As to why the PS people gave you bad info, they really arent trained. I used to work there back in college and there is no training program. They have no say on what goes in what tanks as well because corp comes in and tells the stores what goes where and god forbid they do a pop inspection and a fish is out of place regardless of whether its better for the fish or not because corporate "knows" better. They are basically told to tell you, "these are community fish and go well together, these are semi-aggressive and go well together, these are mean cichlids and they fight each other"(lol I am actually picturing one of my old co-workers saying that in a chippery voice.) Occassionally you will run into someone who actually knows what they are doing but you have to get that out of them because they are jaded from answering one hundred times a day "why did my fish die? I want 20 more neons to replace them with." I was a bad employee, I knew African cichlids well, not so much on the South American, and knew normal joe fish well, but I quickly got tired of telling people why their fish died and then they would go ask another employee the same question to get an answer they liked and get them to give them twenty more fish for their "big" 10 gallon. I'll get off my soapbox now.
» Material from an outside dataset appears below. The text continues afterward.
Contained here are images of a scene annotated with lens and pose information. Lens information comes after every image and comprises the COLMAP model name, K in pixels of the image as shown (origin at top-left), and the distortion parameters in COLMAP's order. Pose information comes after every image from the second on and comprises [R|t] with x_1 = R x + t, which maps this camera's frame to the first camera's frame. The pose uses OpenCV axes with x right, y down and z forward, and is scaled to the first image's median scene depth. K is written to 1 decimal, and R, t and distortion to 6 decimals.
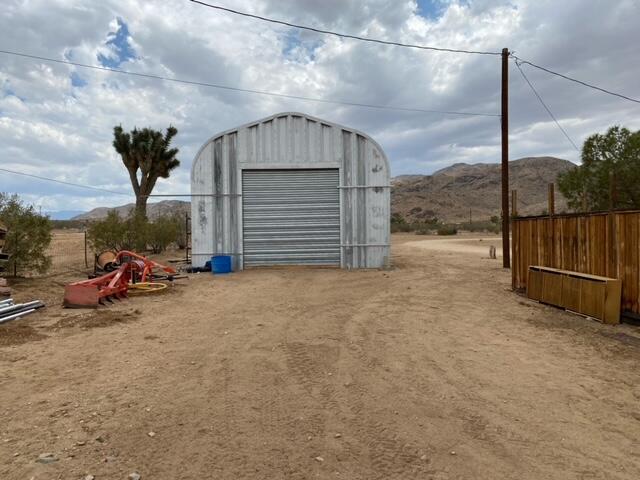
lens RADIAL K [[485.3, 0, 320.0], [0, 485.3, 240.0], [0, 0, 1]] dist [0.002006, 0.005336]
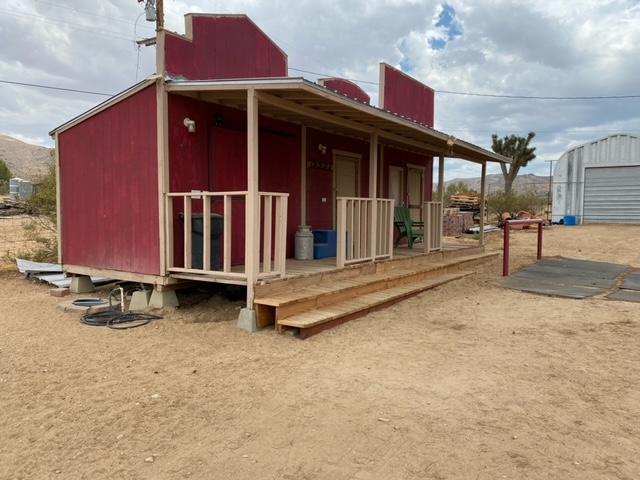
lens RADIAL K [[485.3, 0, 320.0], [0, 485.3, 240.0], [0, 0, 1]] dist [0.002006, 0.005336]
pose [[0.813975, 0.058858, -0.577911, 0.089995], [-0.020715, 0.997162, 0.072380, 0.008987], [0.580531, -0.046944, 0.812884, -0.996948]]
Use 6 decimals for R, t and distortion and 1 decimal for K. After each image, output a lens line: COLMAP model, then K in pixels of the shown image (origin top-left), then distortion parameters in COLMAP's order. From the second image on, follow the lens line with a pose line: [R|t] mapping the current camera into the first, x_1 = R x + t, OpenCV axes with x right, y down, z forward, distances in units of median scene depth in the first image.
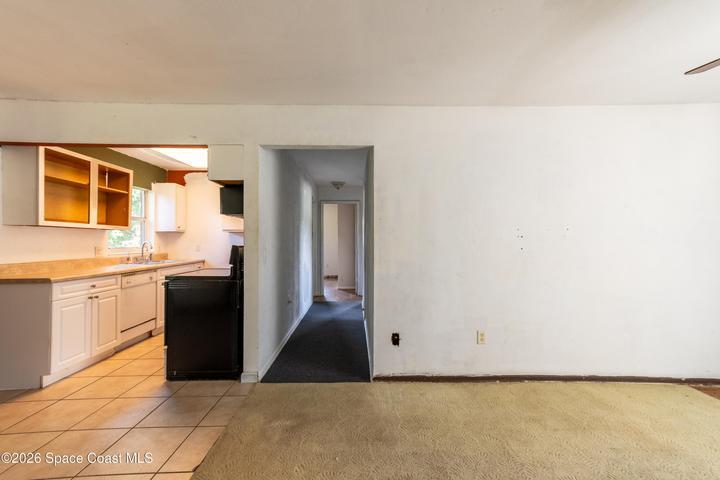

You can always order fish online, some places have some pretty good deals. I havent checked but i imagine the sponsors of this website can help you with some good fish not found at PS and they will probably arrive healthier with as good a garauntee(sp).


----------



## iamntbatman (Jan 3, 2008)

I have seen African brown knives at a few Petsmarts, but the Leopard Bushfish (they might call them African Spotted Leaf Fish there, or something like that) are usually pretty common at Petsmarts.


----------



## m4d1 (Jan 23, 2010)

I did see the African brown knives today ( I guess i didn't notice them last time or they didnt have any ) And they have African spotted leaf fish, which I'm sure they didn't have before. It seems weird to me to order fish online? How do they stay alive? I've heard of it, just never put much thought into it.


----------



## iamntbatman (Jan 3, 2008)

Usually fish are shipped with oxygen in the bags and heat packs to keep them warm. Sometimes sellers won't ship during cold winter weather, though. Shipping is pretty expensive so it's best if you're placing a big order so that you don't spend more on the shipping than the fish. Better sellers have a live arrival guarantee and will replace fish that arrive dead.

That said, you might also be able to order fish through a store. Most LFS's will let you do this and I believe it's possible through Petsmart as well. Talk to the person in charge of their fish department and they might be able to order fish that they don't usually stock from their supplier and let you know when they come in. The advantage to doing this is that you don't have to pay for shipping and if the fish are DOA or really sick or something like that, the store can deal with their suppliers instead of forcing you to return fish or try to get a refund.


----------



## m4d1 (Jan 23, 2010)

I really don't want to spend a load of cash on a gravel cleaner, any suggestions?


----------